Biography of Rirkrit Tiravanija
Hugely popular around the world, Rirkrit Tiravanija’s conceptual, and socially engaging artworks have made him one of the leading lights of Relational Art. Through his emphasis on interaction, his work becomes focused on the experience of the individual in a communal setting. By rejecting the traditional division between life and art, Tiravanija brings everyday activities out of their usual environments and into new and playful situations.
Born in 1961 in Buenos Aires in Argentina, Rirkrit Tiravanija was raised in Thailand and Ethiopia before finally ending up in Canada. He studied at the the Ontario College of Art in Toronto as well as at various American institutions, such as the Whitney Independent Studies Program in New York in 1986. Always keen to bring people together in his artwork, his early installations often involved sharing meals, reading, and playing music. In these scenarios the architectural settings took on an added significance to facilitate the socialized core element.
Rirkrit Tiravanija first came to prominence with the exhibition pad thai in 1990 at a commercial New York gallery. For the exhibition he rejected conventional art objects to cook meals for the visiting audience. Famously he once said “It is not what you see that is important but what takes place between people.” His multiples and limited editions are often derived in some way from his actual exhibitions, and can be cooking utensils, games, or even maps.

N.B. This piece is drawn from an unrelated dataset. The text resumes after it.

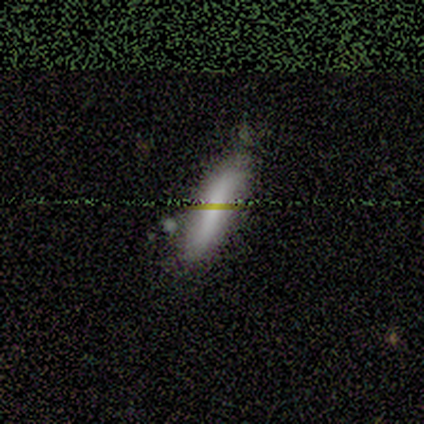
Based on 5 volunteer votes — A smooth galaxy with no disk features (40%, tied with featured or disk) that is cigar-shaped (100%). Merging: none (75%).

In 2004 he was awarded the Hugo Boss Prize by the Solomon R. Guggenheim Museum in New York. Rirkrit Tiravanija has exhibited around the world with solo exhibitions at MoMA, New York in 1997 and the Musée d'Art Moderne de la Ville de Paris in 2005. He has had retrospectives at the Whitney Biennial in 2006 and at the 50th Venice Biennale in 2003. For many years he was married to the American artist Elizabeth Peyton. He now divides his time between New York and Berlin.